# MATERIAL FOR THIS EXERCISE
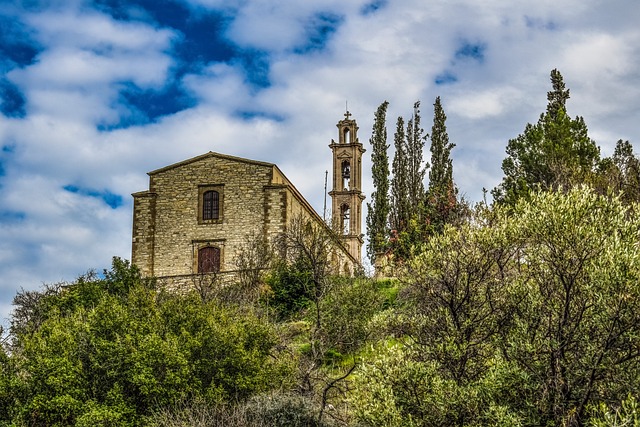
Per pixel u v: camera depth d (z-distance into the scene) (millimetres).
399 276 27531
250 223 54000
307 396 28531
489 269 25875
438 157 59312
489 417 21594
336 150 78062
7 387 27609
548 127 52438
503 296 24797
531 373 22109
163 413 26844
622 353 21125
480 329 24719
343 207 77125
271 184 54281
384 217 58719
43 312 39719
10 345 36406
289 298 44406
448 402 22500
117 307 31672
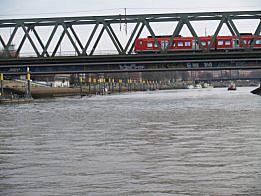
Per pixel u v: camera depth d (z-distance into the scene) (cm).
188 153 2603
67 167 2256
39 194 1778
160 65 8750
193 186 1848
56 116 5841
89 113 6338
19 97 11300
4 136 3619
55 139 3366
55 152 2734
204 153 2591
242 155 2498
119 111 6662
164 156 2520
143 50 9288
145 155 2564
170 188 1827
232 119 4803
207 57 8269
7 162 2420
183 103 8875
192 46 9250
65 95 15625
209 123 4400
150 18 8494
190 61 8275
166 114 5788
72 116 5800
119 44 8425
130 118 5262
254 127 3947
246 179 1942
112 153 2655
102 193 1772
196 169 2156
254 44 8538
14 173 2142
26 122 4959
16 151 2797
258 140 3083
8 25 8694
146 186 1862
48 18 8525
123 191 1795
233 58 8288
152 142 3102
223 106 7356
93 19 8425
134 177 2017
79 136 3528
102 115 5881
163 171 2125
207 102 9031
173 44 9262
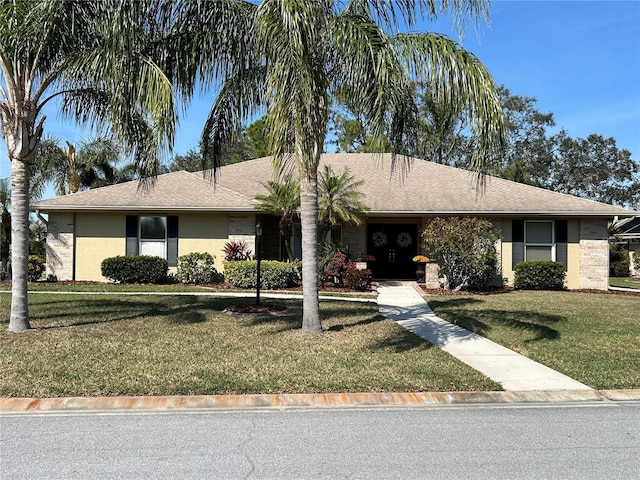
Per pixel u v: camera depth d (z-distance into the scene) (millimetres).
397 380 6316
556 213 17672
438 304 13672
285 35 7633
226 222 18156
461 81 7430
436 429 4914
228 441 4539
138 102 8188
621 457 4285
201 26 9602
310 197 8992
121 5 7879
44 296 14125
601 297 15531
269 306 12094
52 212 17875
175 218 18078
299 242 19547
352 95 8625
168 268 17969
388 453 4316
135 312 11359
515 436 4750
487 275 17188
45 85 9055
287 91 7715
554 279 17609
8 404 5375
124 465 4023
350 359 7312
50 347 7734
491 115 7406
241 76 10070
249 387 5934
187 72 9680
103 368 6609
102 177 30328
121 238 18031
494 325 10430
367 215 18156
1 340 8180
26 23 8023
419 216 18547
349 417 5234
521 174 29516
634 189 44125
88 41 9148
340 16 8320
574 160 43500
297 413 5340
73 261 17906
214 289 16234
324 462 4117
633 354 7930
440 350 8062
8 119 8867
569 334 9555
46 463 4051
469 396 5867
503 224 18453
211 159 10891
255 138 33094
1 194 18594
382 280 20000
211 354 7457
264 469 3973
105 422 5000
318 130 8492
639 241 31141
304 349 7875
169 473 3891
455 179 20641
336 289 16656
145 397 5598
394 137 9172
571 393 6027
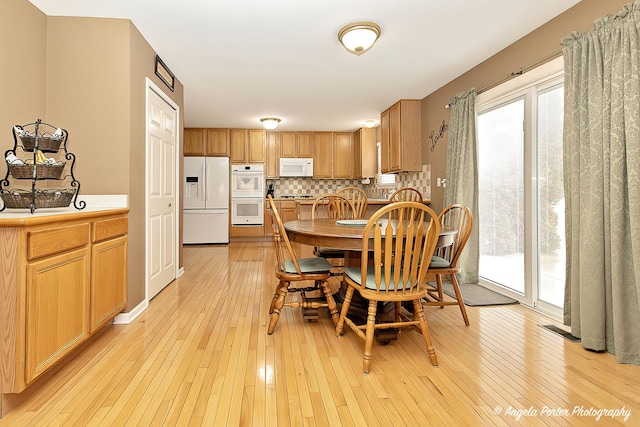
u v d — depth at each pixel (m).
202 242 6.29
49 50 2.40
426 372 1.76
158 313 2.64
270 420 1.38
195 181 6.23
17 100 2.12
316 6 2.35
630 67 1.83
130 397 1.53
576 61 2.15
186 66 3.41
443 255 3.13
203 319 2.51
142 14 2.42
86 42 2.42
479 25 2.63
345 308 2.17
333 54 3.15
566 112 2.23
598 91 1.99
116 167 2.45
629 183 1.83
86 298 1.85
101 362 1.84
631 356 1.86
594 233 1.99
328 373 1.74
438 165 4.15
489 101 3.24
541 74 2.62
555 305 2.61
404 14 2.46
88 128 2.42
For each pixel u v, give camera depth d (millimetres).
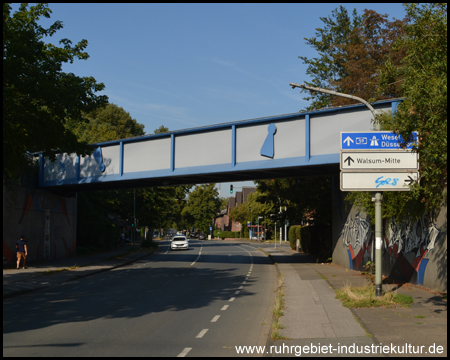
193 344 7961
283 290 15273
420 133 10039
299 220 34219
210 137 23422
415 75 10109
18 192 27234
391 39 32000
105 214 48500
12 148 20047
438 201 12461
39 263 28219
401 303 11242
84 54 23156
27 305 13039
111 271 25000
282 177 24359
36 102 20547
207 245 63844
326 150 19766
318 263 28297
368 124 18844
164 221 84562
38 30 21656
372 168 12391
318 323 9391
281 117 20844
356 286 15477
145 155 25797
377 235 12391
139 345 7891
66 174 29078
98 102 22453
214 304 12891
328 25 37844
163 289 16656
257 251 46844
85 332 9039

# WHAT YOU WILL DO
Please retype the data exactly as it appears, but without any of its pictures.

# SOLUTION TO THE PROBLEM
Per pixel u v: camera depth d (z-distance into the scene) (millimetres).
399 276 27531
250 223 54000
307 396 28531
489 269 25875
438 157 59312
489 417 21594
336 150 78062
7 387 27609
548 127 52438
503 296 24797
531 373 22109
163 413 26844
622 353 21125
480 329 24719
343 207 77125
271 184 54281
384 217 58719
43 312 39719
10 345 36406
289 298 44406
448 402 22500
117 307 31672
Per pixel u v: camera depth d (z-distance into the scene) (cm).
188 153 2603
67 167 2256
39 194 1778
160 65 8750
193 186 1848
56 116 5841
89 113 6338
19 97 11300
4 136 3619
55 139 3366
55 152 2734
204 153 2591
242 155 2498
119 111 6662
164 156 2520
143 50 9288
145 155 2564
170 188 1827
232 119 4803
207 57 8269
7 162 2420
183 103 8875
192 46 9250
65 95 15625
209 123 4400
150 18 8494
190 61 8275
166 114 5788
72 116 5800
119 44 8425
130 118 5262
254 127 3947
246 179 1942
112 153 2655
102 193 1772
196 169 2156
254 44 8538
14 173 2142
26 122 4959
16 151 2797
258 140 3083
8 25 8694
146 186 1862
48 18 8525
123 191 1795
233 58 8288
152 142 3102
223 106 7356
93 19 8425
134 177 2017
79 136 3528
102 115 5881
163 171 2125
207 102 9031
173 44 9262
Per pixel u v: camera depth d (z-distance into the scene) (millimetres).
397 380 6316
556 213 17672
438 304 13672
285 35 7633
226 222 18156
461 81 7430
436 429 4914
228 441 4539
138 102 8188
621 457 4285
201 26 9602
310 197 8992
121 5 7879
44 296 14125
601 297 15531
269 306 12094
52 212 17875
175 218 18078
299 242 19547
352 95 8625
168 268 17969
388 453 4316
135 312 11359
515 436 4750
487 275 17188
45 85 9055
287 91 7715
554 279 17609
8 404 5375
124 465 4023
350 359 7312
50 347 7734
491 115 7406
241 76 10070
249 387 5934
187 72 9680
103 368 6609
102 177 30328
121 238 18031
494 325 10430
367 215 18156
1 340 8180
26 23 8023
419 216 18547
349 417 5234
521 174 29516
634 189 44125
88 41 9148
340 16 8320
574 160 43500
297 413 5340
73 261 17906
214 289 16234
324 462 4117
633 354 7930
440 350 8062
8 119 8867
569 334 9555
46 463 4051
469 396 5867
503 224 18453
211 159 10891
255 138 33094
1 194 18594
382 280 20000
211 354 7457
264 469 3973
105 422 5000
318 130 8492
639 241 31141
304 349 7875
169 473 3891
455 179 20641
336 289 16656
145 397 5598
394 137 9172
571 393 6027
u v d — depth at each pixel (m).
202 242 6.29
49 50 2.40
426 372 1.76
158 313 2.64
270 420 1.38
195 181 6.23
17 100 2.12
316 6 2.35
630 67 1.83
130 397 1.53
576 61 2.15
186 66 3.41
443 255 3.13
203 319 2.51
142 14 2.42
86 42 2.42
479 25 2.63
345 308 2.17
333 54 3.15
566 112 2.23
598 91 1.99
116 167 2.45
629 183 1.83
86 298 1.85
101 362 1.84
631 356 1.86
594 233 1.99
328 373 1.74
438 165 4.15
489 101 3.24
541 74 2.62
555 305 2.61
404 14 2.46
88 128 2.42
For each pixel u v, give camera depth d (millimetres).
193 344 7961
283 290 15273
420 133 10039
299 220 34219
210 137 23422
415 75 10109
18 192 27234
391 39 32000
105 214 48500
12 148 20047
438 201 12461
39 263 28219
401 303 11242
84 54 23156
27 305 13039
111 271 25000
282 177 24359
36 102 20547
207 245 63844
326 150 19766
318 263 28297
368 124 18844
164 221 84562
38 30 21656
372 168 12391
318 323 9391
281 117 20844
356 286 15477
145 155 25797
377 235 12391
139 345 7891
66 174 29078
98 102 22453
214 304 12891
328 25 37844
163 289 16656
257 251 46844
85 332 9039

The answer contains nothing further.